(Exercise requirements):
1. According to the EEG study text, for roughly how long was each recording carried out?
2. Decide whether each statement agrees with the EEG study text, answering yes or no and quoting the words that settle it: (a) The EEG records were visually assessed by two electroencephalographers. (b) Each epoch selected for QEEG lasted 20 seconds. (c) The study was carried out prospectively.
3. Print the part of the EEG study text from "Relative power is" up to and including "power) * 100.".

### Excerpt provided

INTRODUCTION

 

Antiepileptic drugs (AEDs) are always the primary treatment option for epilepsy. Inspite of being effective for seizure control, AEDs can also cause neurotoxicity leading to undesirable effects on normal functions of the central nervous system (CNS)¹.

The use of electroencephalographic (EEG) measures can provide deep insight in studying the effect of pharmacological intervention on cognition^2,3 .

Since background EEG activity reflects the functional state of the brain, its analysis can be a simple and objective method of assessment of AEDs effects⁴. Although some studies have shown better diagnostic yield with quantitative EEG (QEEG) measures⁵, however, others have reported the same findings in both QEEG and routine recordings in epileptic patients⁶. Some studies carried out on background EEG activity with QEEG have been conducted in IGE and focal epileptic patients, and revealed background changes despite normal visual analysis of their  background activity^7-15.

The objective of this study is to assess the effect of AEDs on the background activity of the inter ictal EEG recordings, using quantitative measures of some epileptic patients, known to have whether partial or generalized epilepsy.

 

METHODOLOGY

 

This study is a retrospective study. It was carried out by exploring the medical records of epileptic patients attending the epilepsy outpatient clinic of Kasr Alainy hospital, during the period from 15/1/2012 and to 9/9/2012. The EEG recordings and filing were in the Clinical Neurophysiology Unit, Kasr Alainy hospital, Cairo University. The EEG records were visually assessed by only two electroencephalographers to minimize inter reader subjective variability. The patients, by clinical history, were either on AEDs or not. The AEDs included: Carbamazepine, Clonazepam, Levetiracetam, Phenytoin, Topiramate and Valproate (or Valproic acid).

Digital EEG was recorded using Schwarzer  BrainLaB 4 GmbH.   The investigation was carried out while the patient was recumbent in dorsal position in semi-luminated room. The electrodes were placed according to the international 10-20 system, with electrode impedance below 10 Kohm, and ear lobe electrodes served as reference. Recording was carried out for about 20 minutes with 3 minutes hyperventilation as well as intermittent photic stimulation.

Five artifacts’ free epochs, each of 10 seconds duration were selected for QEEG. The relative powers of 19 electrodes (Fp1, Fp2, F7, F8, F3, F4, C3,C4, T3, T4, T5, T6, P3, P4, O1, O2, Fz, Cz and Pz) were studied in the following frequency bands: delta (1-3Hz), theta (4-7 Hz), alpha (8-12 Hz), Beta 1 (12.5–16 Hz) Beta2(16.5–20 Hz) and Beta3(20.5–28 Hz). The sum of quantitative EEG readings was 114 different readings for each patient.

Relative power is represented by the percentage of the power of a given frequency band compared to the sum of the power of all frequency bands. Relative delta power, for example, is equal to (absolute delta power/absolute delta power + absolute theta power + absolute alpha power + absolute beta power) * 100.

######
### Information

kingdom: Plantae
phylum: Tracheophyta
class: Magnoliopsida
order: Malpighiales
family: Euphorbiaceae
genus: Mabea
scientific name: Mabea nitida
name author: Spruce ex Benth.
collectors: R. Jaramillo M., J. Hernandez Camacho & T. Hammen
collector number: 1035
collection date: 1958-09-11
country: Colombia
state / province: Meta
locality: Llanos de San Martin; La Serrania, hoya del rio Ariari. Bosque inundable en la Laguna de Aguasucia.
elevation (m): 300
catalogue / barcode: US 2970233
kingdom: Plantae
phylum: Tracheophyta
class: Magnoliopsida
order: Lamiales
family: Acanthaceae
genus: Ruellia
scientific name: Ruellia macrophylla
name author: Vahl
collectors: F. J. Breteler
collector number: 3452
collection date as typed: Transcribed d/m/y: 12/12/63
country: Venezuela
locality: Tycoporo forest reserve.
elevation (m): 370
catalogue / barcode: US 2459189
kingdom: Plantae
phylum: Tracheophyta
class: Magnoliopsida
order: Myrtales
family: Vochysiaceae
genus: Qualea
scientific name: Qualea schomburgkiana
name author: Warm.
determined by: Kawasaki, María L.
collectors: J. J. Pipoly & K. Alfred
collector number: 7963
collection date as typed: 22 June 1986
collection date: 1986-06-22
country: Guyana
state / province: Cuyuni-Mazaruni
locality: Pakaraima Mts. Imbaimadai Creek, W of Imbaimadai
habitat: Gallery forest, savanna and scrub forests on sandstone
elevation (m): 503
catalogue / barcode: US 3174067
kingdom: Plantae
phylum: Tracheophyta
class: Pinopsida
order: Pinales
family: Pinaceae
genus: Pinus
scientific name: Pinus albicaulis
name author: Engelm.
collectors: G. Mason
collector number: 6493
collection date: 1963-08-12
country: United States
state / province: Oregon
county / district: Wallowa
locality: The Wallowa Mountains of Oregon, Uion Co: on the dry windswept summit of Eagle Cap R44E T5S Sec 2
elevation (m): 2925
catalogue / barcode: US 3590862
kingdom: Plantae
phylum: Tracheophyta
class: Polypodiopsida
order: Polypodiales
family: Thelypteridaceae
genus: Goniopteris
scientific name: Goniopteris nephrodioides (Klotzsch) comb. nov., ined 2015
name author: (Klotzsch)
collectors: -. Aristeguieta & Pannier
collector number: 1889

######

(Answers per task):
1. About 20 minutes.

2.
(a) Yes: "The EEG records were visually assessed by only two electroencephalographers to minimize inter reader subjective variability."
(b) No: "Five artifacts’ free epochs, each of 10 seconds duration were selected for QEEG."
(c) No: "This study is a retrospective study."

3.
Relative power is represented by the percentage of the power of a given frequency band compared to the sum of the power of all frequency bands. Relative delta power, for example, is equal to (absolute delta power/absolute delta power + absolute theta power + absolute alpha power + absolute beta power) * 100.